# COMPITI:
**a)** Ripeti parola per parola il tratto del brano sull'amicizia di Cristo che va da "Con Cristo poi, l’uomo" fino a "nella sua vita.".
**b)** Secondo il brano sull'amicizia di Cristo, davanti alla tomba di quale amico Cristo pianse?
**c)** Scrivi il seguito del brano sull'amicizia di Cristo, partendo dopo la sua ultima frase.

# BRANO DI PARTENZA:

☆ ☆ ☆ ☆

Con Cristo poi, l’uomo nuovo, ogni realtà umana è stata redenta e rinnovata, compresa l’amicizia. Infatti Egli tutto ha assunto per trasformarlo in modo che ne venisse una nuova creazione. Egli si è fatto “consorte” – secondo l’espressione di S. Pietro - della natura umana. E’ sceso nella convivenza umana e ha conversato con gli uomini.
Un padre della Chiesa afferma: “niente è stato redento che da Cristo non sia stato assunto”. Cristo ha redento tutto l’uomo e perciò anche questa dimensione umana dell’amicizia. La potuta redimere perché l’ha assunta nella sua vita.
Il bisogno dell’altro che l’uomo sente dentro di se prende una dimensione concreta nelle persone che incontriamo, che conosciamo, con le quali condividiamo la vita: sono le persone che il Signore ci fa incontrare. Così ha fatto Cristo. Non solo egli non ha disdegnato il senso dell’amicizia, lui che solo poteva bastare a Se stesso ma è andato in cerca dell’uomo per farsi suo amico. Egli ha saputo esprimere questo bisogno e questa realtà dell’amicizia anzitutto nella sua casa, con sua Madre, con il padre putativo e poi con i discepoli, che egli ha chiamato “amici”. “Io vi ho chiamato amici, perché vi ho detto tutto quello che ho udito dal Padre mio”: non li ha considerati estranei, non li ha trattati da sudditi, ma li ha chiamati amici.
Non si è considerato soltanto il Maestro, di fronte ai discepoli da istruire, si è messo a loro livello come fece con i discepoli di Emmaus, lungo la strada si fece pellegrino insieme a pellegrini, condividendole la strada, la fatica, il calore, e la conversazione.
 
Con Lazzaro egli ebbe un particolare rapporto di amicizia, così che quando fu davanti alla sua tomba pianse. Donde il commento della gente: “vedete come lo amava!”. Egli aveva consuetudine con la casa di Maria e di Marta dove entrava accolto nella fede e con affetto tanto che non considerava una perdita di tempo conversare con Maria e con gli altri abitanti di questa casa e fermarsi a condividere il cibo con essi.

☆ ☆ ☆ ☆

# DATI FORNITI:
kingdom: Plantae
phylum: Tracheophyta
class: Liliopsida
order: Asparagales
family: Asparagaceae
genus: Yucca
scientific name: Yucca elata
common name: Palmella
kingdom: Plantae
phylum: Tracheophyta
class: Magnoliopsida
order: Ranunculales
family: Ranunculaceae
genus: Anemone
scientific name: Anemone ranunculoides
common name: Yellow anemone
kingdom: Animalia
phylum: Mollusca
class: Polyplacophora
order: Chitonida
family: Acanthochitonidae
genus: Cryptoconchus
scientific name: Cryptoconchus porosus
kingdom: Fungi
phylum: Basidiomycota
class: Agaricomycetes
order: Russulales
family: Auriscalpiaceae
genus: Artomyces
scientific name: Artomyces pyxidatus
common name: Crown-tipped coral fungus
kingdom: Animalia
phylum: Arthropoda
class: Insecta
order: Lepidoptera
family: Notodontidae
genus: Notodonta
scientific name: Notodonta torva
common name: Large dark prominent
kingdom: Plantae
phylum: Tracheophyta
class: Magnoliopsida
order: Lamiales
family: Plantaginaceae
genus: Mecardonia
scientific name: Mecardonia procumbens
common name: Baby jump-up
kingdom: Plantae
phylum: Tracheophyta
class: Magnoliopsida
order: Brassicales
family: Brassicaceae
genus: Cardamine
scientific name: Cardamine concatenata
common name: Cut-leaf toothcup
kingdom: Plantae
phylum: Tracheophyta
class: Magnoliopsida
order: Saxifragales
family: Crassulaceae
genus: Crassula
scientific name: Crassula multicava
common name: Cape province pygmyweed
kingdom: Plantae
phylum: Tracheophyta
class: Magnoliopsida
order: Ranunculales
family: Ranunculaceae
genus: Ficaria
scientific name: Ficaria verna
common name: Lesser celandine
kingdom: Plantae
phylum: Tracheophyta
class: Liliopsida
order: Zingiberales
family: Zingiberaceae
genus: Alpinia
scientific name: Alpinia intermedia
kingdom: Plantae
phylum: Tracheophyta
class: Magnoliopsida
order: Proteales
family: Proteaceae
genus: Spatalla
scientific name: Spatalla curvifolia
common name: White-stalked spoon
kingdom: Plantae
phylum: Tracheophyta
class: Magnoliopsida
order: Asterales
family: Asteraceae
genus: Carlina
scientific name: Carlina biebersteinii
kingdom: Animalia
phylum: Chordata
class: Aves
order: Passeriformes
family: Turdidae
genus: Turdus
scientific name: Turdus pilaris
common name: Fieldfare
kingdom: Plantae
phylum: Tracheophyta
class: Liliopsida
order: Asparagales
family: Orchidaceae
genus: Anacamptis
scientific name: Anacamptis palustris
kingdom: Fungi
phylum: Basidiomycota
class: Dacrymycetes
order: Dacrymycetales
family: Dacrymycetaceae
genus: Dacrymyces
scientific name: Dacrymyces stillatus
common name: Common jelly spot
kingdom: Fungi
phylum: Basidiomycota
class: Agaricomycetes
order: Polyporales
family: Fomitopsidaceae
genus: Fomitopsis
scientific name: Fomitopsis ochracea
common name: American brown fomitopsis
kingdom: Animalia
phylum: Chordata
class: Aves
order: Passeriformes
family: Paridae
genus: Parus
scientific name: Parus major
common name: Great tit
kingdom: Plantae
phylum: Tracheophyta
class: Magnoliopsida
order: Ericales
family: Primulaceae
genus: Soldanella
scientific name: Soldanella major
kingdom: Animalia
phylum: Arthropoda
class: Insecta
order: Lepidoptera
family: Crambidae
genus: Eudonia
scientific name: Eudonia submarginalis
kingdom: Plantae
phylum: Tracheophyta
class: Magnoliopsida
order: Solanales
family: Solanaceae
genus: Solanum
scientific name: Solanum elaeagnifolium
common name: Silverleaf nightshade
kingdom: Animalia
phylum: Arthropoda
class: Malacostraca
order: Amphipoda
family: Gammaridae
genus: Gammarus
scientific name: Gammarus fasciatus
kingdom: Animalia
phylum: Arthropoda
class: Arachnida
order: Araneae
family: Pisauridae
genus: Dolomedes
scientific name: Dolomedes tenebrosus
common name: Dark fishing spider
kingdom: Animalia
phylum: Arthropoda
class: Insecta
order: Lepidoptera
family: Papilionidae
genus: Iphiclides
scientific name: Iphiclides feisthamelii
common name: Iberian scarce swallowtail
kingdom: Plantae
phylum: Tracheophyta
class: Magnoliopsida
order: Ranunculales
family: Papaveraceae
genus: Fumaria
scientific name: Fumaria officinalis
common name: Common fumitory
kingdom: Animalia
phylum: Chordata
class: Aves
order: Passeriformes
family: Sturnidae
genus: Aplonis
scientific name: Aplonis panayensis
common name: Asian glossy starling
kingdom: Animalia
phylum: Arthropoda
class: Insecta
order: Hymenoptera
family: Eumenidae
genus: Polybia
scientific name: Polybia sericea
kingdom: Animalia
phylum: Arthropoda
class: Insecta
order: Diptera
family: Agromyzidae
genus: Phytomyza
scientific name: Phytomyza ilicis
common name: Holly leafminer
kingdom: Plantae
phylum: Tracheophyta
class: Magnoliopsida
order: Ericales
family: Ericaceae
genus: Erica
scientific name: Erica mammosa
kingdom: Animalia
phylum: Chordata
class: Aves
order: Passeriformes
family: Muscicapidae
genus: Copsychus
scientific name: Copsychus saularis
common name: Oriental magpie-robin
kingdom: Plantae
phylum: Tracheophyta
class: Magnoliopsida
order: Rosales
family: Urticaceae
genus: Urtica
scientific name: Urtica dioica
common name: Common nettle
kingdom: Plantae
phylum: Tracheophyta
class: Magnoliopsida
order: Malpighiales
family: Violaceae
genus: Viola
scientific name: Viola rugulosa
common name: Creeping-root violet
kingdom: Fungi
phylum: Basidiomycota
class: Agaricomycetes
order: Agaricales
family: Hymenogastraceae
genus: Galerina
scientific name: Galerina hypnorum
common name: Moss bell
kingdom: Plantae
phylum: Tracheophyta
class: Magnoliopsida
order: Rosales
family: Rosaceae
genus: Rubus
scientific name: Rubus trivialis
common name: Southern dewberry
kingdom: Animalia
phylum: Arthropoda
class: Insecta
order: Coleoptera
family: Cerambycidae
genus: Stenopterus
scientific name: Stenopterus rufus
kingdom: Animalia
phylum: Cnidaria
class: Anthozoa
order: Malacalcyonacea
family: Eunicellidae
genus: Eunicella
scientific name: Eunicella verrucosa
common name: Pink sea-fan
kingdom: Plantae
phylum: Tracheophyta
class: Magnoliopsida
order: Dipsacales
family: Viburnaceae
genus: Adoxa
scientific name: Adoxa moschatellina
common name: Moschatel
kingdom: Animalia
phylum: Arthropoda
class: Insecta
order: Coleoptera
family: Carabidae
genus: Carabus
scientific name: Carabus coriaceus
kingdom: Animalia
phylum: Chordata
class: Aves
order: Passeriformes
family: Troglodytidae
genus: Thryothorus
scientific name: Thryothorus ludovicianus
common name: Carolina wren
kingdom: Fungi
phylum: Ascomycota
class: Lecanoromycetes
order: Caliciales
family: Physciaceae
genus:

☆ ☆ ☆ ☆

# RISPOSTE PER COMPITO:
**a)**
Con Cristo poi, l’uomo nuovo, ogni realtà umana è stata redenta e rinnovata, compresa l’amicizia. Infatti Egli tutto ha assunto per trasformarlo in modo che ne venisse una nuova creazione. Egli si è fatto “consorte” – secondo l’espressione di S. Pietro - della natura umana. E’ sceso nella convivenza umana e ha conversato con gli uomini.
Un padre della Chiesa afferma: “niente è stato redento che da Cristo non sia stato assunto”. Cristo ha redento tutto l’uomo e perciò anche questa dimensione umana dell’amicizia. La potuta redimere perché l’ha assunta nella sua vita.

**b)** Davanti alla tomba di Lazzaro.

**c)**
 
Così ha fatto con Giovanni. Amava tutti i discepoli ma questo lo prediligeva. L’amicizia per qualcuno non diventa torto per gli altri se amiamo sinceramente tutte le persone. Tutti infatti non possono essere amici allo stesso modo: l’amicizia è un valore del tutto singolare. Il tempo della vita non basterebbe ad essere, nella stessa misura, amici di tutti perciò è gioco-forza scegliere. Dunque Cristo ha vissuto, in modo eminente, questa particolare espressione dell’amore che deriva da Dio.
 
 
L’amicizia nella vita dei Santi
 
 
E’ parimenti sorprendente per noi, che non siamo stati abituati a cogliere e a stimare questa dimensione umana e spirituale nella vita dei Santi, scoprire che l’amicizia, soprattutto in alcuni di essi, ha avuto un posto tutt’altro che secondario accanto agli aspetti di penitenza, di silenzio, di preghiera assidua, e di apostolato indefesso. Questo potrebbe essere un altro tema per una catechesi intera, e non basterebbe per mettere in luce un aspetto così interessante. In essi questo singolare rapporto diventa stabile e duraturo e si approfondisce nella misura in cui è cimentato dall’amore di Dio.
Per tutti si può citare S. Paolo il quale, nel riguardo di alcuni collaboratori nel suo apostolato, sentiva questo particolare affetto, lo sentiva così per Timoteo che quando era assente egli ne sentiva la mancanza. Anche per Paolo, non tutti quelli che incontrò nella sua vita erano amici, sia pure che gli fossero vicini.
Un altro esempio lo possiamo cogliere da un testo antico, del IV secolo, che ci presenta l’amicizia tra S. Basilio e S. Gregorio Nazianzeno. Due studenti e due studiosi amanti del sapere e della sapienza. Furono ad Atene a studiare, e si che erano delle regioni dell’oriente, diventarono monaci insieme e, insieme, furono fatti Vescovi e condivisero nelle tre tappe di questa vita che certamente può definirsi meravigliosa condividendo le fatiche, le aspirazioni, e soprattutto la vita.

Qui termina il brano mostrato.